Le gouverneur de la Banque du Canada lance un appel à ses homologues du monde entier pour que les banques centrales communiquent plus et mieux avec le citoyen moyen afin de conserver sa confiance en ces temps d’incertitude et de populisme.

Tiff Macklem a estimé jeudi matin que les banques centrales devaient être « des sources d’informations et d’analyses dignes de confiance » pour la population, surtout pendant la crise économique causée par la COVID-19 et la reconstruction par la suite.
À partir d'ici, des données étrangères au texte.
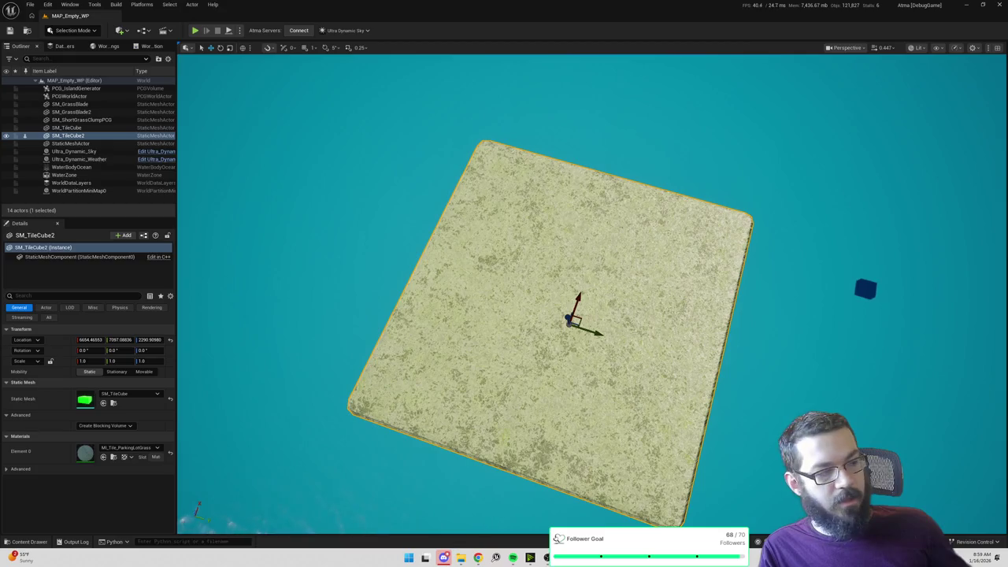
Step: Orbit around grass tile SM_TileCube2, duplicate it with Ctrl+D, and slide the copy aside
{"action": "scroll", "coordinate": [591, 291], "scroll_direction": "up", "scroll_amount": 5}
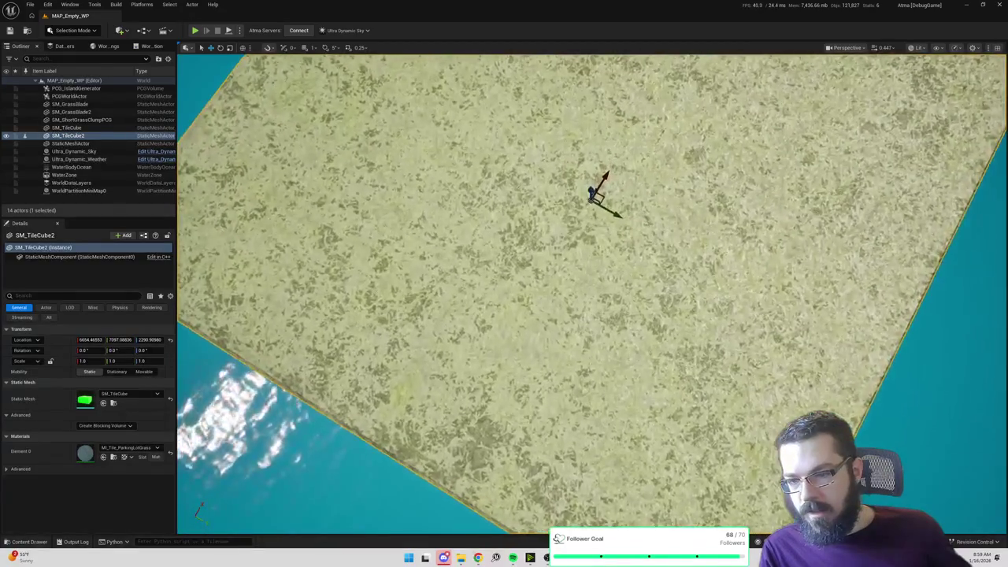
{"action": "scroll", "coordinate": [591, 291], "scroll_direction": "down", "scroll_amount": 3}
{"action": "scroll", "coordinate": [591, 292], "scroll_direction": "down", "scroll_amount": 2}
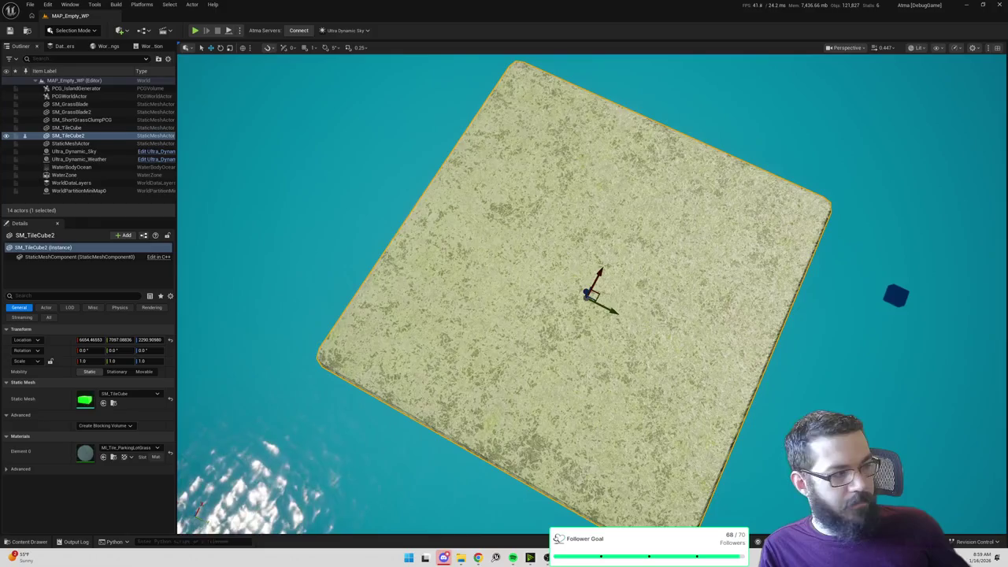
{"action": "scroll", "coordinate": [879, 221], "scroll_direction": "up", "scroll_amount": 3}
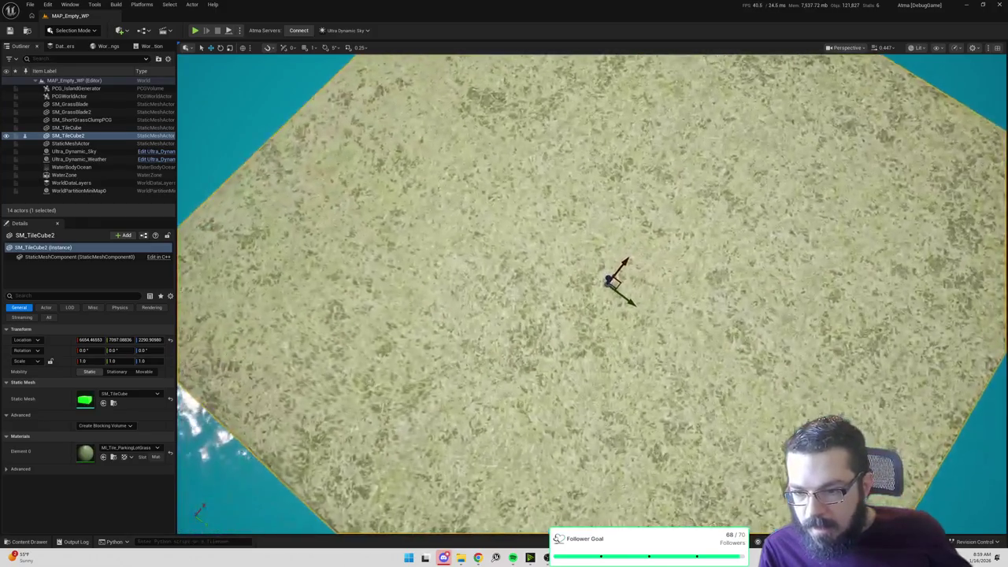
{"action": "scroll", "coordinate": [590, 292], "scroll_direction": "down", "scroll_amount": 5}
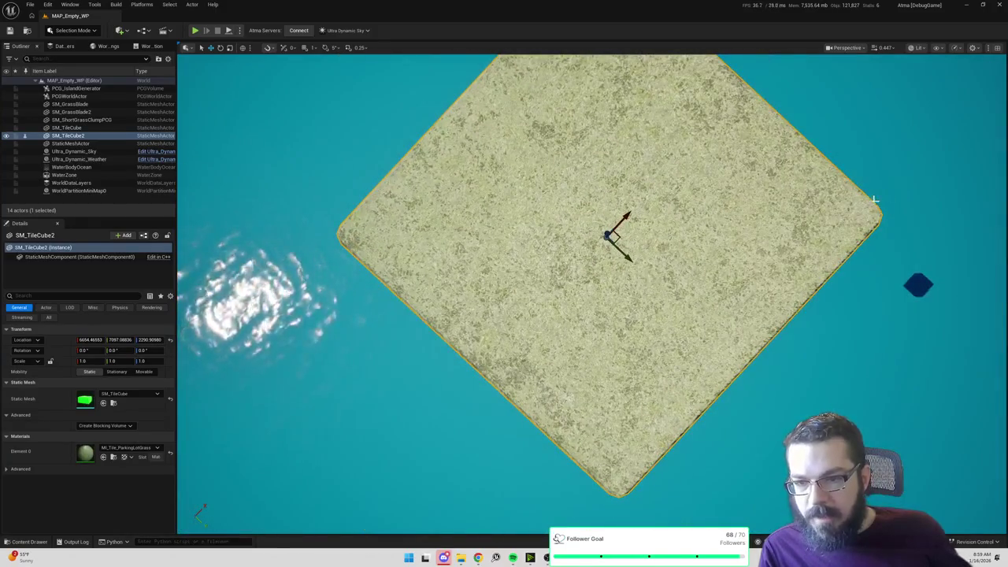
{"action": "left_click_drag", "start_coordinate": [591, 291], "coordinate": [552, 299]}
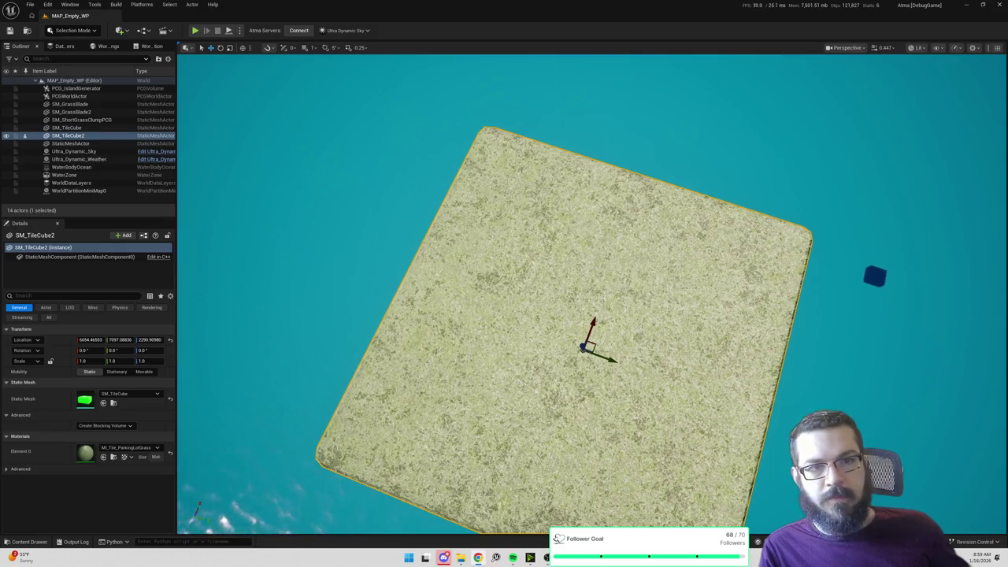
{"action": "mouse_move", "coordinate": [826, 170]}
{"action": "left_mouse_down"}
{"action": "mouse_move", "coordinate": [803, 189]}
{"action": "mouse_move", "coordinate": [826, 170]}
{"action": "left_mouse_up"}
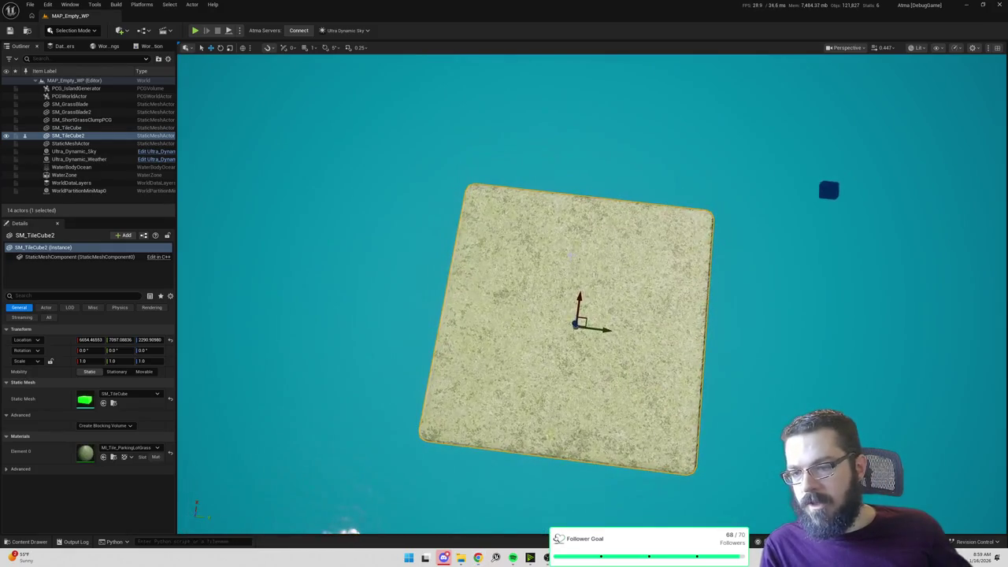
{"action": "key", "text": "ctrl+d"}
{"action": "left_click_drag", "start_coordinate": [605, 330], "coordinate": [882, 350]}
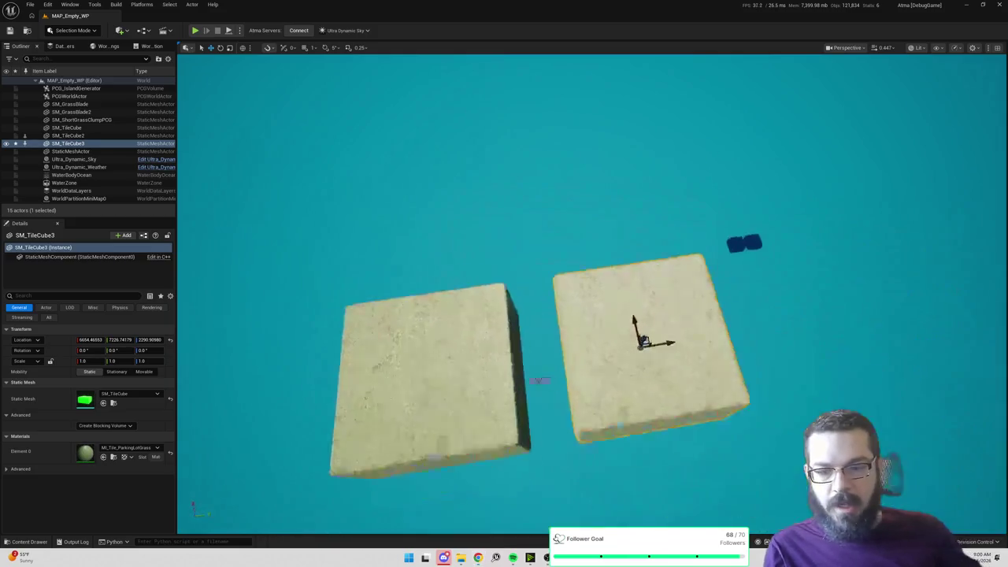
Step: Check SM_TileCube3's position beside SM_TileCube2 and open its Element 0 material slot
{"action": "scroll", "coordinate": [598, 315], "scroll_direction": "up", "scroll_amount": 5}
S’exprimant jeudi lors d’un symposium annuel organisé par la Banque fédérale de réserve de Kansas City, le gouverneur Macklem a souligné la baisse de confiance de la population envers les institutions publiques et les experts en général, ainsi que la montée du populisme, à la suite de la crise financière de 2008. Et les banquiers centraux ne peuvent ignorer ces tendances, selon lui.

Or, M. Macklem croit qu’il est plus important, mais aussi plus difficile, pour les banques centrales d’être « des sources d’informations et d’analyses dignes de confiance », alors qu’elles maintiennent des taux directeurs proches de zéro et adoptent des politiques monétaires non traditionnelles.

Pour la Banque du Canada, cela s’est traduit notamment par une première incursion dans ce que l’on appelle l’« assouplissement quantitatif », un moyen pour les banques centrales d’injecter de l’argent dans l’économie afin d’encourager les prêts et les investissements.

M. Macklem croit que les banquiers centraux ne doivent pas ressembler à « des prophètes qui annoncent un message du haut d’une tour d’ivoire ». Ils doivent, selon lui, « être audacieux en allant au-delà de la transparence vis-à-vis des marchés et s’adresser au grand public pour expliquer en quoi nos décisions répondent aux objectifs de notre économie dans son ensemble ».

« C’est pourquoi il faut prêter l’oreille à plus de gens, comprendre leurs perceptions, qu’elles soient justes ou non, prendre en compte dans nos décisions de politique monétaire les opinions plus largement présentes parmi le public, et communiquer avec les gens en les rejoignant là où ils sont. »

Baisse des prix? Vraiment?

Cette allocution à la réunion de Jackson Hole, au Wyoming, s’ajoute à une série de messages récents de la Banque du Canada sur la nécessité de toucher un public plus large, alors qu’elle cherche à renouveler les fondements mêmes de ses décisions politiques.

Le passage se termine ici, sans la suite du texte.